We estimated all adjusted analyses with collaborative targeted minimum loss-based estimation (TMLE) (Benkeser et al., 2020; Van der Laan et al., 2011). TMLE uses regressions for the outcome, exposure, and censoring models to produce an estimate that is robust to misspecification of at most one of these models, i.e., it is a doubly robust estimator. We used an ensemble of flexible machine learning algorithms to fit the outcome, exposure, and censoring regressions using the Superlearning algorithm with 2-fold cross-validation. Our candidate algorithms included generalized linear models, multivariate adaptive regression splines (MARS) (Milborrow, 2011), and gradient boosting (Ke et al., 2017). Superlearning optimally combines predictions from these candidate algorithms via weighting (van der Laan et al., 2007).

Sensitivity Analyses

We implemented several sensitivity analyses. We first used a 12-month washout period followed by a 12-month follow-up period. This sensitivity analysis may more completely capture the exposure categories by using more time to detect disability, chronic pain, and their co-occurrence. For example, chronic pain was defined as at least two diagnosis codes for pain in the same anatomical location, at least 90 days but less than 12 months apart. In the second sensitivity analysis, instead of considering chronic pain, we considered any pain during the initial 6 month washout period.

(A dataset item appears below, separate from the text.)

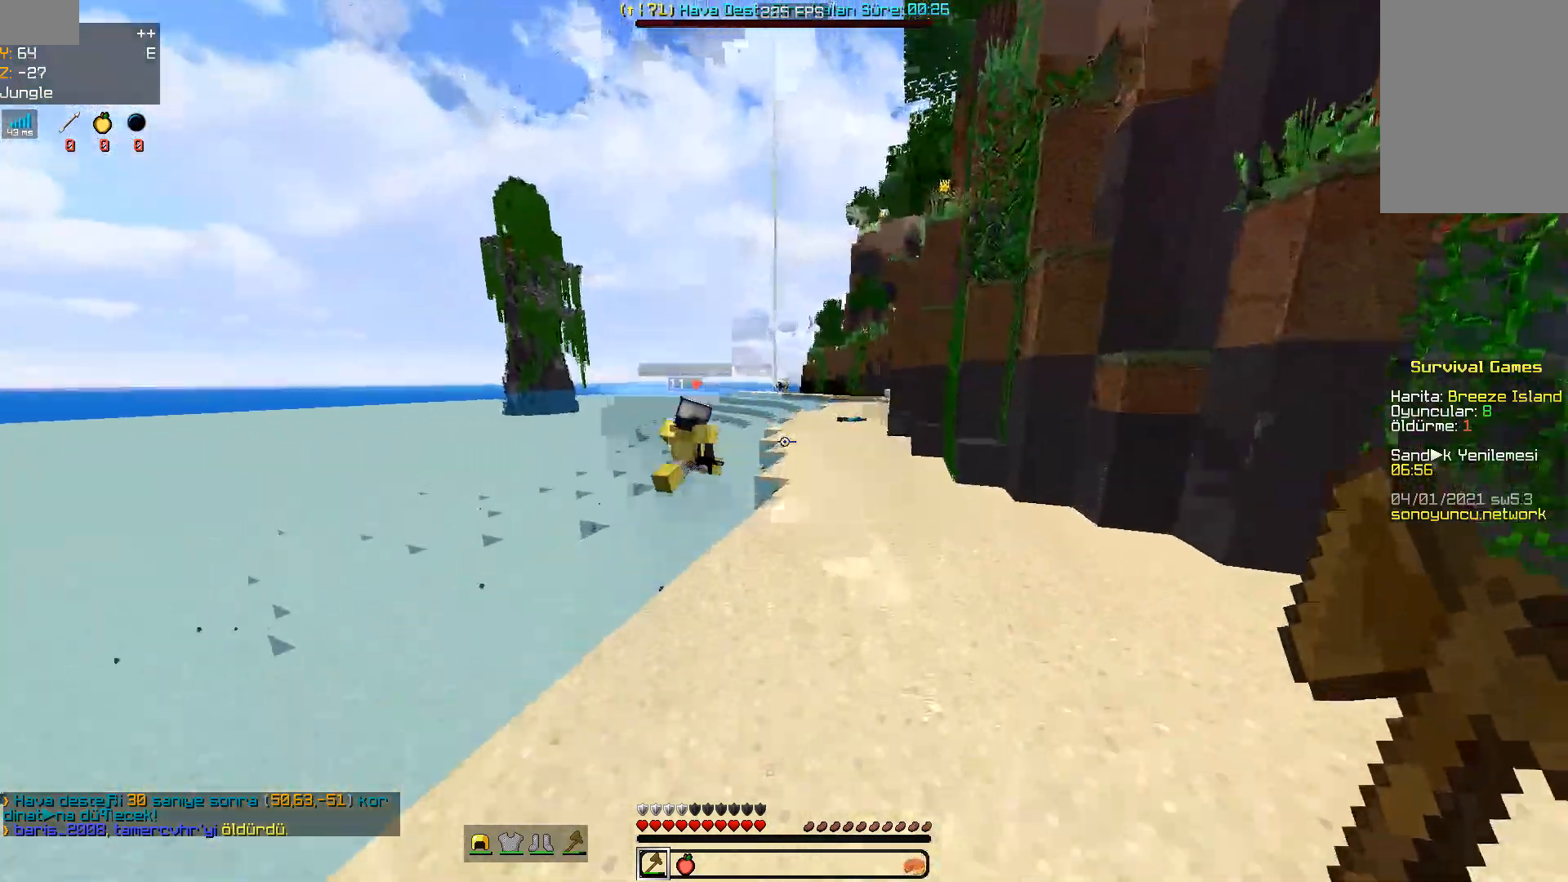
{"keys": ["space", "w"], "mouse": [], "events": []}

In another exploratory secondary analysis, we examined potential risk factors contributing to the increased OUD and overdose risk for individuals with physical disability alone. We estimated associations between having physical disability alone vs. neither on the following incident outcomes: chronic pain, any depressive disorder, any anxiety disorder, and any opioid prescription for pain (see Section S3 in the Supplementary Materials).

Finally, we performed a negative control outcome analysis to detect possible bias, and did not find any evidence of such bias (see Section S4 in the Supplementary Materials).

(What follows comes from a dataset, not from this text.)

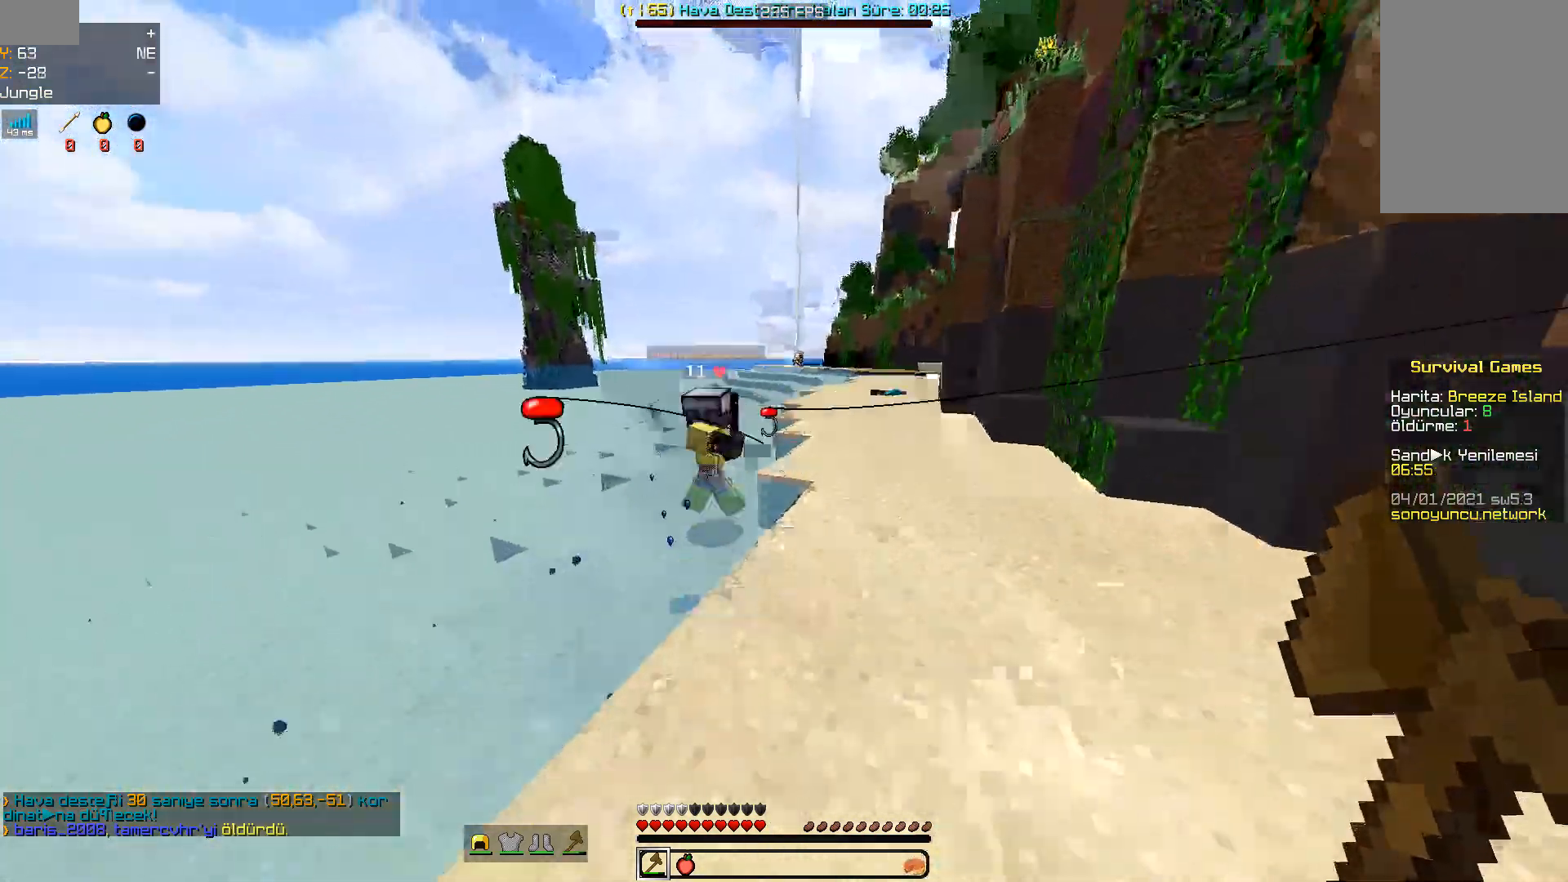
{"keys": ["w"], "mouse": ["left"], "events": [[233, "space", "up"], [300, "mouse_left", "down"], [400, "mouse_left", "up"], [467, "mouse_left", "down"]]}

Code for all data cleaning and statistical analyses is available at https://github.com/CI-NYC/disability-chronic-pain.

Results

The cohort contained N=2,441,252 beneficiaries (Figure 2, Table 1). Overall, these beneficiaries were 49% female-identifying, 51% male-identifying, and 49% reported their race as white, non-Hispanic. The exposure groups included n=6,736 beneficiaries with both physical disability and chronic pain, n=77,834 with chronic pain only, n=51,015 with physical disability only, and n=2,305,667 with neither condition. These groups had notably different characteristics observed during both baseline and study duration (Table 1). For example, compared to beneficiaries with chronic pain and/or physical disability, beneficiaries with neither condition were younger (median: 47, interquartile range (IQR) 40–54), with higher rates of non-white, non-Hispanic races reported (51%). In contrast, beneficiaries with both chronic pain and physical disability were oldest (median: 55, IQR 50–59) and had higher proportions of females (60%) and individuals of white, non-Hispanic race (60%). They had the highest rates of mental disorder diagnoses and were more likely to receive a prescription for antidepressants (40%), benzodiazepines (28%), anti-psychotics (12%), mood stabilizers (35%), stimulants (1.7%), and opioids for pain (66%) during the washout period than those with one or neither physical disability nor chronic pain condition.

Table 1:

Analytical cohort characteristics stratified by physical disability and chronic pain status. All descriptive statistics are median (interquartile range, IQR) for continuous measures, and n (%) for categorical measures.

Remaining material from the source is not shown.